Lithium-ion batteries are increasingly used as energy storage devices today due to their excellent energy capacity and voltage characteristics. However, the limited window of electrochemical stability for lithium-ion battery electrolytes constrains the development of devices with higher voltages and longer lifetimes. Conventional carbonate electrolytes degrade under conditions of high heat or voltage to form electrode surface films, leading to capacity fade, impedance increase, and reduced performance over time. Additionally, these electrolytes present a safety risk due to degradation at high temperatures. Therefore, the development of electrolyte systems with increased thermal and electrochemical stability is a relevant issue in battery development.

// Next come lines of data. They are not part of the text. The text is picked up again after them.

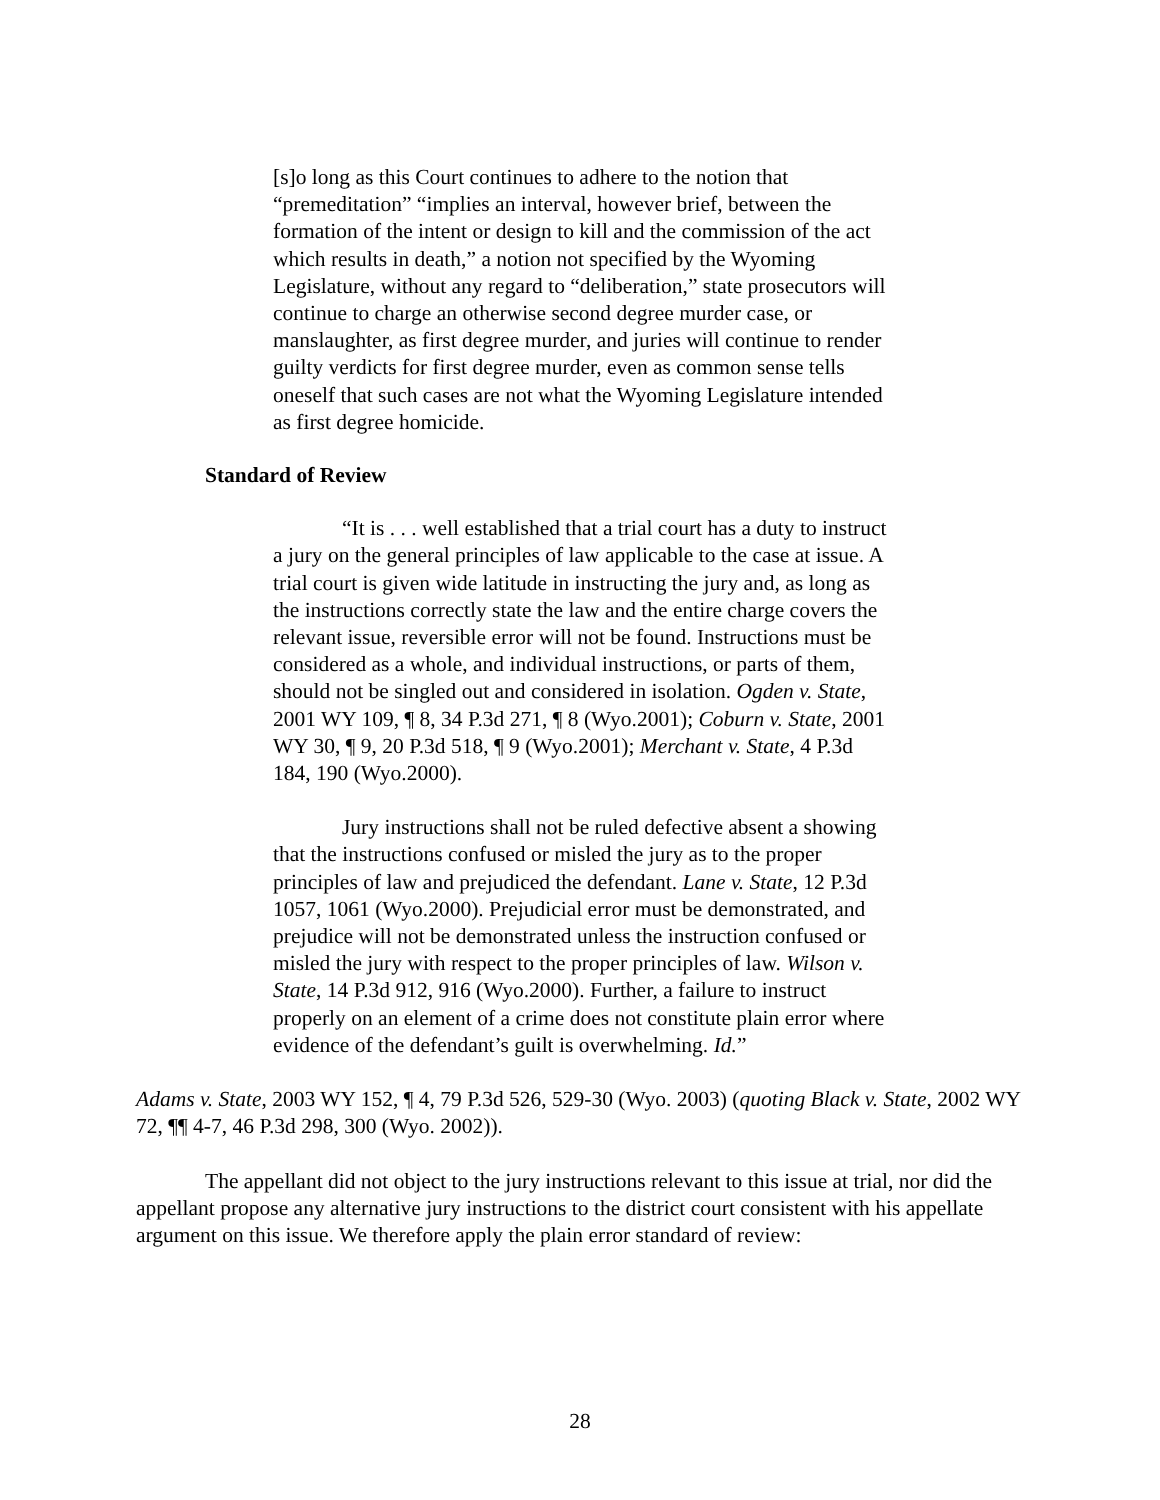[s]o long as this Court continues to adhere to the notion that “premeditation” “implies an interval, however brief, between the formation of the intent or design to kill and the commission of the act which results in death,” a notion not specified by the Wyoming Legislature, without any regard to “deliberation,” state prosecutors will continue to charge an otherwise second degree murder case, or manslaughter, as first degree murder, and juries will continue to render guilty verdicts for first degree murder, even as common sense tells oneself that such cases are not what the Wyoming Legislature intended as first degree homicide.
Standard of Review
“It is . . . well established that a trial court has a duty to instruct a jury on the general principles of law applicable to the case at issue. A trial court is given wide latitude in instructing the jury and, as long as the instructions correctly state the law and the entire charge covers the relevant issue, reversible error will not be found. Instructions must be considered as a whole, and individual instructions, or parts of them, should not be singled out and considered in isolation. Ogden v. State, 2001 WY 109, ¶ 8, 34 P.3d 271, ¶ 8 (Wyo.2001); Coburn v. State, 2001 WY 30, ¶ 9, 20 P.3d 518, ¶ 9 (Wyo.2001); Merchant v. State, 4 P.3d 184, 190 (Wyo.2000).
Jury instructions shall not be ruled defective absent a showing that the instructions confused or misled the jury as to the proper principles of law and prejudiced the defendant. Lane v. State, 12 P.3d 1057, 1061 (Wyo.2000). Prejudicial error must be demonstrated, and prejudice will not be demonstrated unless the instruction confused or misled the jury with respect to the proper principles of law. Wilson v. State, 14 P.3d 912, 916 (Wyo.2000). Further, a failure to instruct properly on an element of a crime does not constitute plain error where evidence of the defendant’s guilt is overwhelming. Id.”
Adams v. State, 2003 WY 152, ¶ 4, 79 P.3d 526, 529-30 (Wyo. 2003) (quoting Black v. State, 2002 WY 72, ¶¶ 4-7, 46 P.3d 298, 300 (Wyo. 2002)).
The appellant did not object to the jury instructions relevant to this issue at trial, nor did the appellant propose any alternative jury instructions to the district court consistent with his appellate argument on this issue. We therefore apply the plain error standard of review:
28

Organosilicon solvents for battery electrolytes, developed by Silatronix, Inc. with the University of Wisconsin-Madison, have demonstrated improved oxidative stability, reduced gassing, and increased thermal stability. Our work characterizes the thermal and electrochemical behavior of these organosilicon electrolytes by accelerated aging with high heat and extreme potentials. We show evidence of inhibited thermal degradation and propose mechanisms for protection of the lithium salt in organosilicon electrolytes. We identify mechanisms of electrochemical stability and degradation at high voltages against model platinum electrodes. Electroanalytical voltammetry shows increased oxidative stability of the organosilicon electrolytes compared with carbonates. Multinuclear NMR is used to identify and quantify the soluble post-mortem electrochemical products. Voltage and electrolyte composition dependence of surface film product are tracked by x-ray photoelectron spectroscopy. These investigations of solvent-mediated mechanisms of enhanced electrochemical stability enable the future development of advanced high stability electrolytes.